NEW YORK (Reuters) - Companies created the most jobs in nearly a year in November, adding to cautious optimism that the country's battered labor market is working its way toward healing.
Better-than-expected housing and regional factory data released on Wednesday reinforced the view that the economy should avoid recession, though growth is unlikely to be brisk.
"All of this confirms the economy, after slowing in the late spring and early summer, is back firmly at its 2 (percent) to 2.5 percent growth rate," said Steve Blitz, senior economist at ITG Investment Research in New York.
Even so, Blitz added, "Firstly, I need to temper the enthusiasm that these numbers indicate that economic growth is accelerating, and secondly, it's still a very dangerous world out there."
Central banks around the world addressed some of that danger on Wednesday as they acted jointly to provide cheaper dollar liquidity to European banks facing a credit crunch.
The credit crisis in the euro zone is one of the biggest dangers to the U.S. economic recovery that is still highly sensitive to shocks.
Janet Yellen, the vice chair of the U.S. Federal Reserve, said earlier in the week the central bank still has room to ease monetary policy further. The Fed has bought more than $2 trillion in long-term securities in efforts to boost the economy.
The ADP National Employment Report on Wednesday showed private employers added 206,000 jobs this month, surpassing economists' expectations for a gain of 130,000 jobs.
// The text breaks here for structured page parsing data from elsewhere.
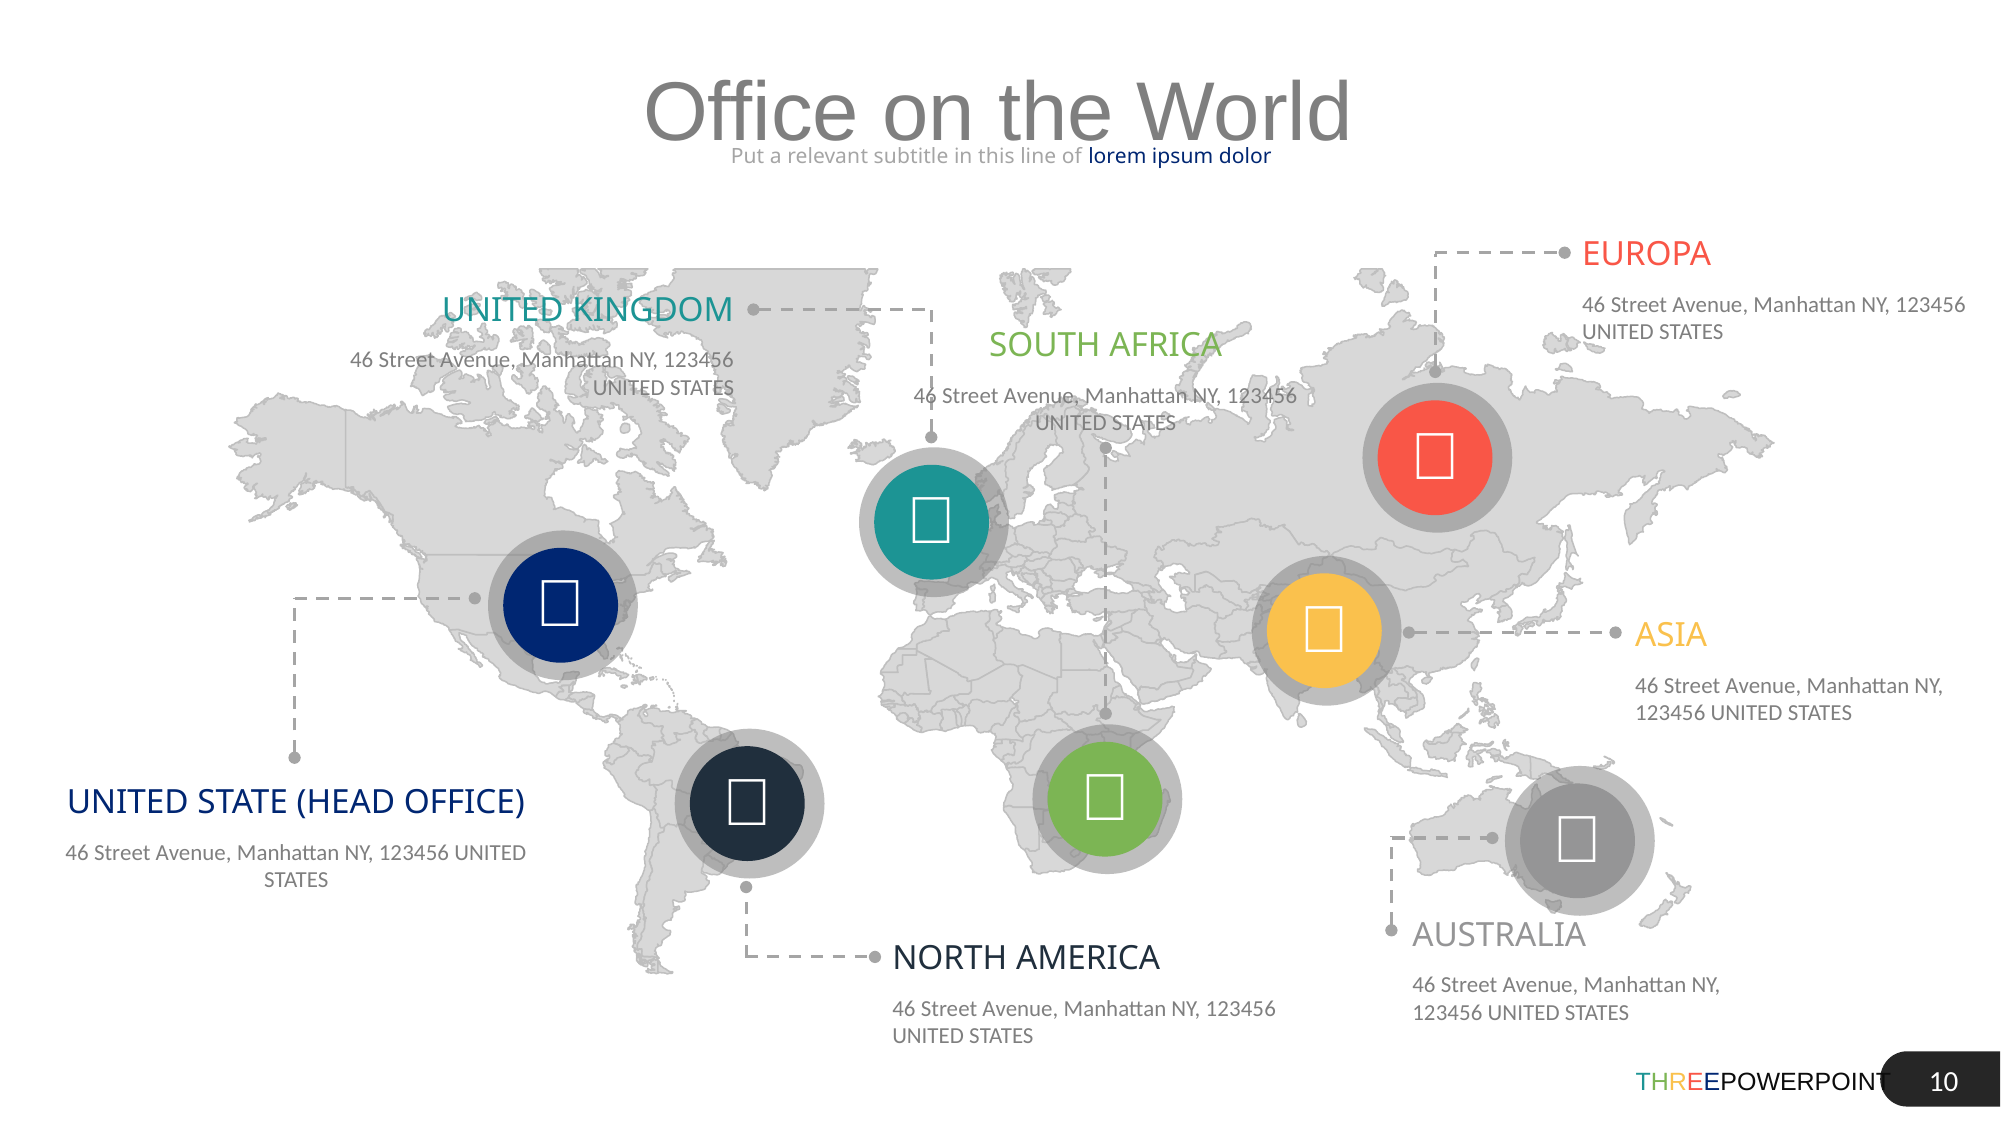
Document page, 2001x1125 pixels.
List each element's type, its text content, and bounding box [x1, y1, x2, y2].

text_box NORTH AMERICA 46 Street Avenue, Manhattan NY, 123456 UNITED STATES [877, 983, 1344, 1060]
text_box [487, 530, 639, 681]
text_box ASIA 46 Street Avenue, Manhattan NY, 123456 UNITED STATES [1779, 605, 1986, 794]
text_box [1032, 723, 1183, 875]
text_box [228, 268, 1775, 975]
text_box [858, 447, 1010, 598]
text_box Put a relevant subtitle in this line of lorem ipsum dolor [713, 123, 1290, 187]
text_box AUSTRALIA 46 Street Avenue, Manhattan NY, 123456 UNITED STATES [1397, 983, 1763, 1093]
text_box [1251, 555, 1402, 706]
text_box ‹#› [1913, 1055, 1974, 1106]
text_box UNITED STATE (HEAD OFFICE) 46 Street Avenue, Manhattan NY, 123456 UNITED STATES [35, 773, 223, 904]
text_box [674, 728, 825, 879]
text_box Office on the World [575, 0, 1422, 167]
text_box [1504, 765, 1655, 916]
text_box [1362, 382, 1513, 533]
text_box EUROPA 46 Street Avenue, Manhattan NY, 123456 UNITED STATES [1567, 224, 2000, 356]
It was the biggest gain since December 2010.
The data set an optimistic tone ahead of Friday's more comprehensive government report on the labor market and some economists raised their forecasts.
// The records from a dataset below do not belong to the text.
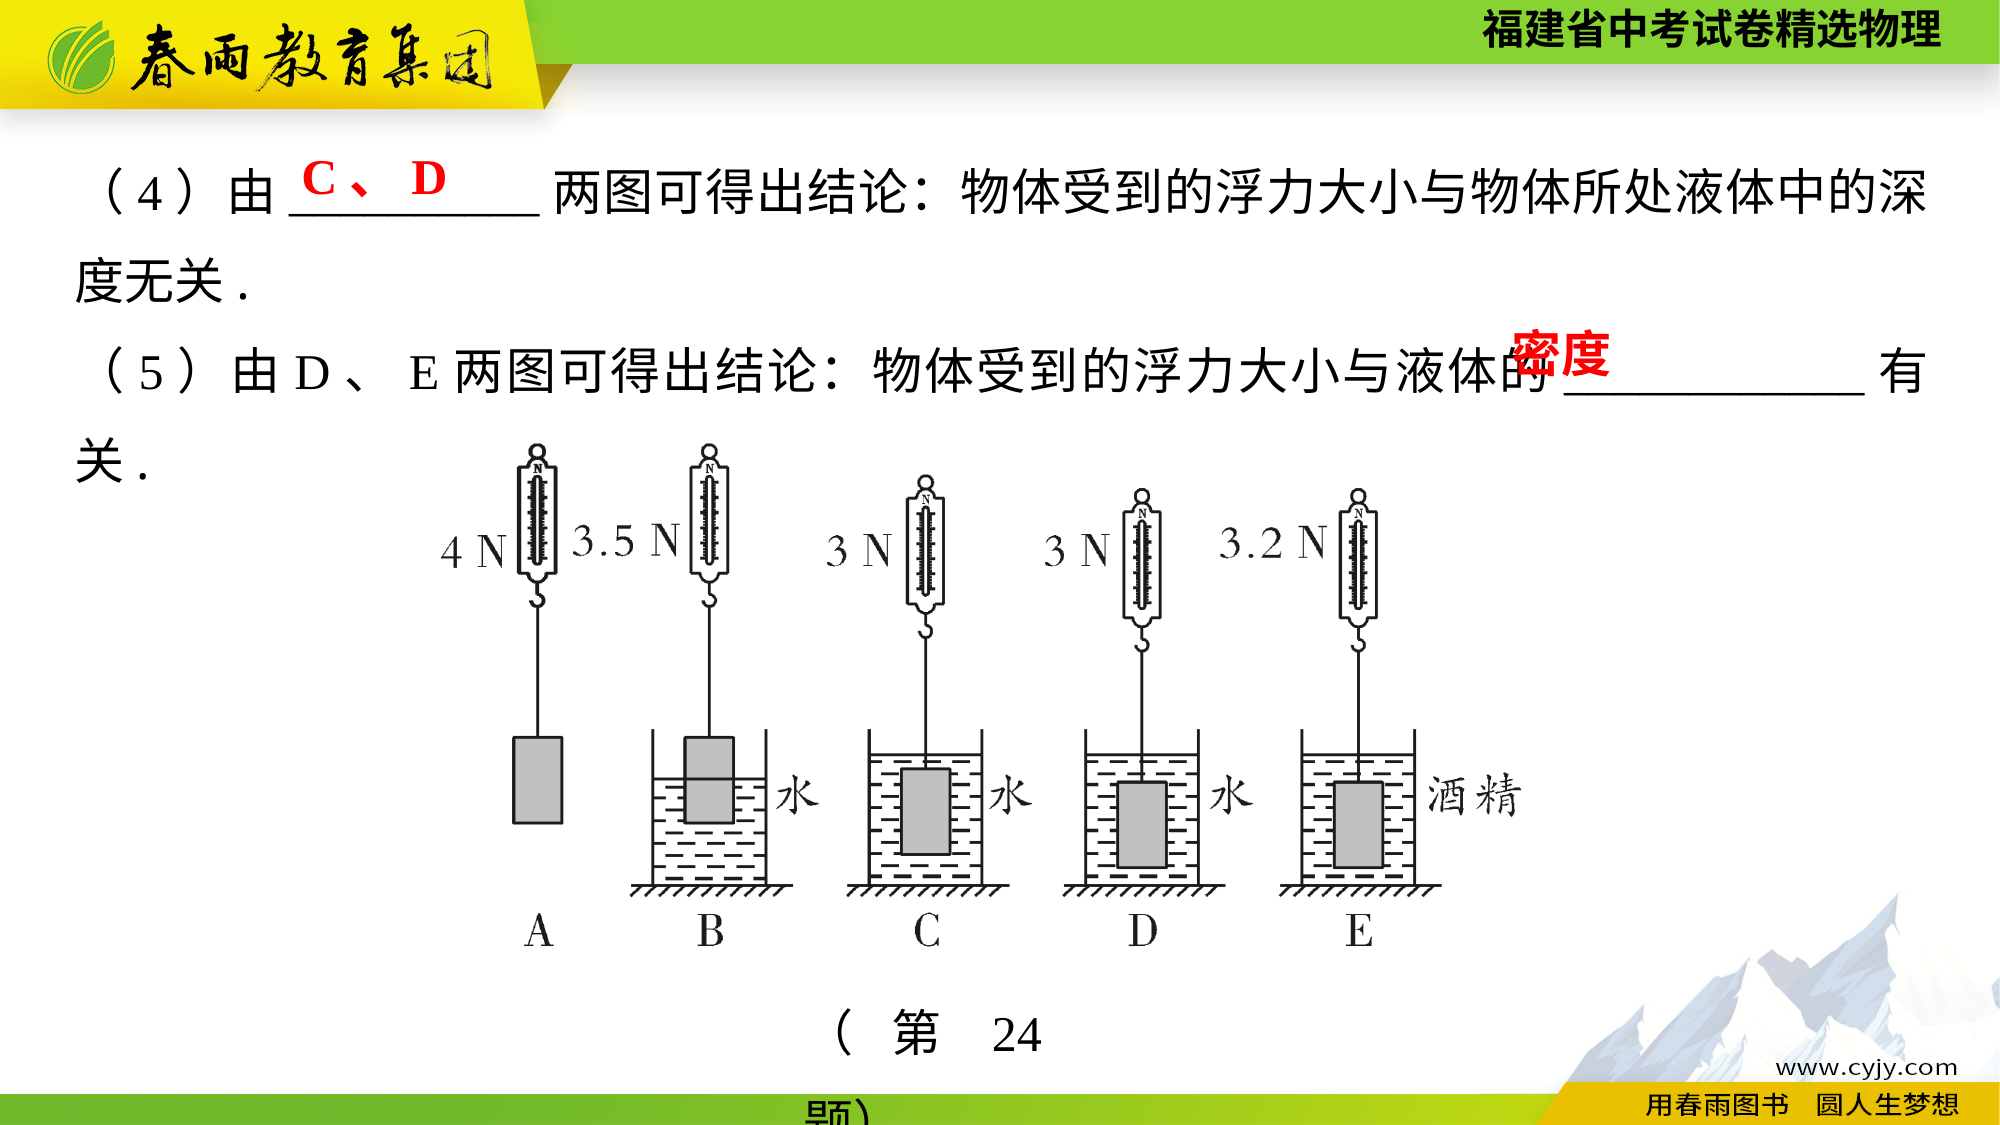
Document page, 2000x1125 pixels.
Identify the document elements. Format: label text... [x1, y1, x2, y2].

text_box 密度 [1496, 315, 1627, 390]
text_box C、D [286, 137, 525, 212]
list （4）由__________两图可得出结论：物体受到的浮力大小与物体所处液体中的深度无关. （5）由D、E两图可得出结论：物体受到的浮力大小与液体的____________有关. [59, 122, 1944, 411]
picture [0, 0, 2000, 1125]
text_box （第24题） [788, 965, 1069, 1070]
"So far in the current U.S. economic expansion, the only period of relatively healthy job creation lasted for a few months from late last year to this spring," Ryan Wang, U.S. economist at HSBC Securities USA, wrote in a note.
"Today's job gain of 206,000 in November raises the possibility that we may be on the cusp of a similar period of job creation."
The weak labor market remains one of the biggest hurdles for the economic recovery and is a major concern for U.S. President Barack Obama ahead of next year's elections.
Friday's non-farm payrolls report, which includes both public- and private-sector employment, is expected to show a rise in overall non-farm payrolls of 122,000 this month.
While economists often refer to the ADP report to fine-tune their expectations for the payrolls numbers, ADP's track record as a predictor has varied.
Deutsche Bank raised its forecast for Friday to 150,000 from 125,000, while Capital Economics increased its expectations to 140,000 from 100,000.
One economist, however, cautioned that the ADP number has a tendency to overshoot in November and warned against building too much optimism before the Friday report.
"A seasonal adjustment quirk typically -- six of the past seven years -- generates November ADP readings well above the underlying trend," Ian Shepherdson, chief U.S. economist at High Frequency Economics, wrote in a note.
"In 2010 and 2011, ADP was an average of 64,000 better than the prior three-month average, so applying the same margin today suggests the 'real' November ADP number was 140,000."
Shepherdson said he was maintaining his forecast for a gain of 125,000 jobs.
Macroeconomic Advisers' Joel Prakken said he didn't see any evidence of seasonal effects in the day's data.
"I don't see any technical or seasonal reason to question the momentum in today's numbers," Prakken told journalists in a conference call. Macroeconomic Advisers jointly developed the report with ADP.
The data helped lift U.S. stocks, but investors were more focused on the moves from the central banks. The three major U.S. stock indexes jumped more than 3 percent, with the blue-chip Dow industrials up more than 400 points.
Meanwhile, a separate report showed the number of planned layoffs at U.S. companies edged down marginally in November, though job cuts for the year so far have surpassed 2010's total.
On the housing front, the National Association of Realtors Pending Home Sales Index jumped 10.4 percent to 93.3 from 84.5 the month before. It was the biggest monthly gain since November 2010.
But that report was tempered as separate data showed applications for U.S. home mortgages slumped for the third week in a row last week, hit by a drop in demand for refinancing.
Business activity in the U.S. Midwest grew faster than expected in November, adding to expectations that national manufacturing data should show an uptick in growth when it is released on Thursday.
Separate data showed the rebound in U.S. non-farm productivity growth was not as strong as previously estimated in the third quarter, while wages declined for two straight quarters.
Productivity increased at a 2.3 percent annual rate, the Labor Department said, a downward revision to its previous estimate of 3.1 percent.